#ubuntu-africa 2015-08-17
<Kilos> o/
<Lucax> hello
<Lucax> I do transcriptions and sometimes I get audios where the person says the same phrase a million times like: do you understand? or: are you able to follow me? how can I make a shortcut to this phrase in libreoffice
<Lucax> I'd love to simply press one button to that writes the whole phrase
<elacheche> o/
<Kilos-> o/
<elacheche> http://www-03.ibm.com/systems/z/os/linux/linux-one.html#ibm-custom-id-latlos-header
#ubuntu-africa 2015-08-18
<Kilos> helloooo africa
<stickyboy> Guten morgen!
<Kilos> hi stickyboy
<Na3iL> GM Africa o.
<Na3iL> o/
<Na3iL> It's my coffee time :D
<Kilos> hi Na3iL
<Kilos> QA  coffee time
<QA> Kilos: Excuse me?
<Kilos> oh my
<Kilos> stupid girl
<Kilos> QA  wb
<QA> Thank you so much Kilos my good friend
<Kilos> QA  coffee time
<QA> Anytime is coffee time man
<Na3iL> o/ Good morning AFRICA
<stickyboy> Na3iL: Hi
<Na3iL> Hey stickyboy hows you :)
<stickyboy> Na3iL: I'm good. In Kenya.
<Na3iL> Cool! :)
#ubuntu-africa 2015-08-19
<Kilos> helloooo africa, hope you all have a great day
<Na3iL> GM Africa o/
<Kilos> hi Na3iL
<Na3iL> o/ Kilos hows you where you have a been :D
<Kilos> im good ty lad, been busy trying to sort a pc for an old lady friend of my sister.
<Kilos> and other outdoor stuff
<Na3iL> Ah! cool
<Kilos> how are you?
<Na3iL> I am fine :D
<Kilos> :)
<Na3iL> I am just searching for testimonials, I already got 2 :D
<Kilos> good, keep them coming in and encourage ongolaboy to do the same then you you two apply the same time
<Na3iL> Sure :)
<Kilos> oh Na3iL also choose a date and time when you friends and supporters can be at the meeting too
<Kilos> your
<Na3iL> Yeah indeed Kilos
<Kilos> hi Fatar
<Fatar> Hey kilos
<Fatar> long time no see
<Kilos> you been busy for a while
<Fatar> not really just lazy
<Fatar> what happened while I wasn't here?
<Fatar> Did we recruit more ppl?
<Kilos> been rather quite here
<Fatar> oh we have a meeting in exactly a week it seems!
<Kilos> the secret is for everyone to greet everyone else and build a friendly community
<Kilos> oh my
<Fatar> Is it going to last longer this time?
<Kilos> you guys will have to keep things going, i might be going to hospital next week for a hernia operation
<Fatar> woah woah woah
<Fatar> you're going to be ok?

* Records provided:
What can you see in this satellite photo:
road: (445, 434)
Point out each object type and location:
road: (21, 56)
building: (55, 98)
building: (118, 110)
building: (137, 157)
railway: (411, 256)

* Problems to work on:
a) In the chat log, why does Kilos tell the others that they will have to keep things going?
b) Revise the chat log from "<Kilos> been rather" down to "longer this time?", putting "group" in place of "community".

* Task-by-task solutions:
a) He might be going to the hospital the next week for a hernia operation.

b)
<Kilos> been rather quite here
<Fatar> oh we have a meeting in exactly a week it seems!
<Kilos> the secret is for everyone to greet everyone else and build a friendly group
<Kilos> oh my
<Fatar> Is it going to last longer this time?